Appreciate the intent of the law, but yeah, unintended consequences and all that.
If Texas no longer wishes for internet users to have privacy, why hold us in suspense? Might as well just go to the ultimate step. To keep everyone safe, Texas should implant digital trackers and keep a database of biometrics on every resident. That way the authorities will be able to ensure your safety at all times, and proactively censor anything that the Texas administration doesn’t like.
I can’t believe this wasn’t promised on “Day One”.

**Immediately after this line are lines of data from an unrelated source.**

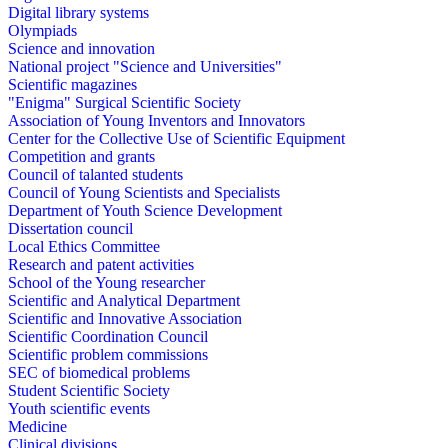
Digital library systems
Olympiads
Science and innovation
National project "Science and Universities"
Scientific magazines
"Enigma" Surgical Scientific Society
Association of Young Inventors and Innovators
Center for the Collective Use of Scientific Equipment
Competition and grants
Council of talanted students
Council of Young Scientists and Specialists
Department of Youth Science Development
Dissertation council
Local Ethics Committee
Research and patent activities
School of the Young researcher
Scientific and Analytical Department
Scientific and Innovative Association
Scientific Coordination Council
Scientific problem commissions
SEC of biomedical problems
Student Scientific Society
Youth scientific events
Medicine
Clinical divisions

Now for Day 2, location tracking can be further enhanced by installing remote control devices on all vehicles registered in Texas, so all traffic accidents can be eliminated. The government will ban all non-Tesla sales going forward because obviously only the company that scraped all US taxpayers private data could possibly be effective in future enhanced transportation control.
On day 3, …. the GOP will re-legalize slavery so low level menial work will again be cost effective in Texas. Musk will get tax incentives to build a Megafarm to house them all, and Apple will be ordered to build a plant or suffer new taxes.
Aint this great?
The madness of the far right knows no bounds.
there’ve been no arrests of communist traitors, “far right” my foot
Are you saying your orange idiot idol is incompetent? Or is he really just a puppet fir the oligarchs who actually prefer communism?
There was a time when both parties in the USA actively worked to stamp out communism. Now golfing is much more important.